Did any of you happen to buy a few of these back in 2012 (link below)? I have the silver and copper, they are full 1oz rounds, the gold one was only a 10th, but I'd like to buy one, they don't make them anymore so I was wondering if any of you might have one you want to sell? Let me know. Thanks.


https://www.providentmetals.com/1-10...ion-round.html

----------


## oyarde

I have the copper one , I would like to have a couple of the silver.

----------


## Danke

> I have the copper one , I would like to have a couple of the silver.


I'll trade you a couple for a young squaw.

----------


## motter25420

> I have the copper one , I would like to have a couple of the silver.

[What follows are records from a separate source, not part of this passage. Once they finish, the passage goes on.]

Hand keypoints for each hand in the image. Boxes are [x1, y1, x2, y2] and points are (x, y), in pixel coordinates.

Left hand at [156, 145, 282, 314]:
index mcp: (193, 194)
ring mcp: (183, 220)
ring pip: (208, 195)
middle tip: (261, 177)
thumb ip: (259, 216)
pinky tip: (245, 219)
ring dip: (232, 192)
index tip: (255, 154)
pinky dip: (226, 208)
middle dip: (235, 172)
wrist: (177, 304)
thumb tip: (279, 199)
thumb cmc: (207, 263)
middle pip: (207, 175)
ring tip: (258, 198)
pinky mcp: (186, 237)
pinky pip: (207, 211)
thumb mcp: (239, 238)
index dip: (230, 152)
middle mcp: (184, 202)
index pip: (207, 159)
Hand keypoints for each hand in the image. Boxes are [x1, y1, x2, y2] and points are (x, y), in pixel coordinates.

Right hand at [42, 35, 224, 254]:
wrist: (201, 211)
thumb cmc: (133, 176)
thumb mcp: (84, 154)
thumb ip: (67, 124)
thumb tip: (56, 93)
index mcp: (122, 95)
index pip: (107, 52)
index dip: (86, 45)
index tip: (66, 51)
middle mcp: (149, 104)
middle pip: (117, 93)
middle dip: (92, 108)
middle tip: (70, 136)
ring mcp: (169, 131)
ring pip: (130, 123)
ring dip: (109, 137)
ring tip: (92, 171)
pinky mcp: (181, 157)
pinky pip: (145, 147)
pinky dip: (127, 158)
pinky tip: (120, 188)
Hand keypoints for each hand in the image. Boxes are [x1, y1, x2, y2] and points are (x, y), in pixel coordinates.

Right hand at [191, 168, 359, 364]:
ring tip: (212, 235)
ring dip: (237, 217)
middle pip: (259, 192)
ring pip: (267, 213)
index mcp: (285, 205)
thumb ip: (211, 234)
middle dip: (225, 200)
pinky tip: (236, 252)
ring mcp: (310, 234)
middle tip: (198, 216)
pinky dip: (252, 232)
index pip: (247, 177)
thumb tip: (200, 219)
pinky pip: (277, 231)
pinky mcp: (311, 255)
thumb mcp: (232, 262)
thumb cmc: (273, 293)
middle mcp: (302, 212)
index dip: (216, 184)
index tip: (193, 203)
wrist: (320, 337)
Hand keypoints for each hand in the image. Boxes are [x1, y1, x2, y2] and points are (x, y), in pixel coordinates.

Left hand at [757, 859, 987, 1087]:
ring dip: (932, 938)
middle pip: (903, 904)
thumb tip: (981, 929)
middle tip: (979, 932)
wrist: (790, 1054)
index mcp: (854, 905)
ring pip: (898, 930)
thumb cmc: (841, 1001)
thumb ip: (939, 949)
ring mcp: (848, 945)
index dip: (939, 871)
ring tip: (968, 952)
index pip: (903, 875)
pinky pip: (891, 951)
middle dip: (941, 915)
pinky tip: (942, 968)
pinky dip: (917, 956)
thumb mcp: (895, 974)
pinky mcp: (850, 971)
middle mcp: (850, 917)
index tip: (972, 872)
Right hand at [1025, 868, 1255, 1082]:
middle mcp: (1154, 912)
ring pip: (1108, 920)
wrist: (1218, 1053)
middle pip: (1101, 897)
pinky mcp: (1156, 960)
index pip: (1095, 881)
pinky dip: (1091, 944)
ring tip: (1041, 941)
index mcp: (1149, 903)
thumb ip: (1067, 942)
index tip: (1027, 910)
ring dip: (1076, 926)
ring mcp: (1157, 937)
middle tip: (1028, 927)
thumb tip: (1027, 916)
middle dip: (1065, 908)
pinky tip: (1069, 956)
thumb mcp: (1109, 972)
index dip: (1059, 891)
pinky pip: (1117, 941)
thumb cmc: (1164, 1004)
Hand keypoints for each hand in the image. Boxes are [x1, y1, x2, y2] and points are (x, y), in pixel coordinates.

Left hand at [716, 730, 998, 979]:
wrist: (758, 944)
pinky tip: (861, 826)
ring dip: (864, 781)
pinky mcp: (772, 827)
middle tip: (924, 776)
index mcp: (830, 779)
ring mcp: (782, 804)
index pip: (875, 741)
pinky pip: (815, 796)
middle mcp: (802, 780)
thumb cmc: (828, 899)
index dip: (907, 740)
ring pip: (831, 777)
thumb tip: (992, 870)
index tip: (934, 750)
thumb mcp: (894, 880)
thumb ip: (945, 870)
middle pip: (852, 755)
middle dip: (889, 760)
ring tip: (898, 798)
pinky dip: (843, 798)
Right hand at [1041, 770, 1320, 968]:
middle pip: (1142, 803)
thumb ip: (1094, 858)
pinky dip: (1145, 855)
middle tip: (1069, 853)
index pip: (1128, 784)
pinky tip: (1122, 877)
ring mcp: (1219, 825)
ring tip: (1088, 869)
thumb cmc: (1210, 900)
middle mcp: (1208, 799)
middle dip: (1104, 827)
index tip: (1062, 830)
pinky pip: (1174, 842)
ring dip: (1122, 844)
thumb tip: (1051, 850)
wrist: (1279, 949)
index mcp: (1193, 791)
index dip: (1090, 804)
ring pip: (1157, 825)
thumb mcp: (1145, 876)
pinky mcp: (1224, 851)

You can still find the silver pretty easy on E-bay and various other places, it's the gold one that is elusive. I guess I can always have one made, not sure how much it will cost tho, it'd be nice to complete my set, but I'm not one of those fanatic collectors.

----------


## oyarde

> I'll trade you a couple for a young squaw.


I cannot trade people  , unlike the other barbarian races we do not practice slavery . How many Ron Paul silvers do you have ?

----------


## Danke

> I cannot trade people  , unlike the other barbarian races we do not practice slavery . How many Ron Paul silvers do you have ?


Who said anything about people?

----------


## John F Kennedy III

> Who said anything about people?


Damn, just found out I'm only half a person.

----------


## Matt Collins

I have a bunch of the silver rounds... of course I bought them when silver was at its peak

----------


## Anti Federalist

Offer withdrawn, due to being told by Mrs. AF that those were a present and she would be most displeased by me selling any of them.

----------


## Danke

> I have a few of these that I would sell at the right price.


I'll buy you a Tapas Box on your next United flight.

----------


## Anti Federalist

> I'll buy you a Tapas Box on your next United flight.


Do not like.

I like the Classic.

Had an Asian Beef dish with a rice and cherry sauce side on the last 1st class meal.

Was pretty good actually.

----------


## Anti Federalist

//

----------


## oyarde

I am almost afraid to ask what a tapas box is .

----------


## Danke

> I am almost afraid to ask what a tapas box is .


https://www.united.com/web/en-US/con...nomy/menu.aspx

----------


## oyarde

> https://www.united.com/web/en-US/con...nomy/menu.aspx


Call me skeptical , but I bet the sausage , egg skillet does not look like that .

----------


## Anti Federalist

> Call me skeptical , but I bet the sausage , egg skillet does not look like that .


It's actually not too far from that.

In flight service has substantially improved since Smisek (United CEO) got the bum's rush.

----------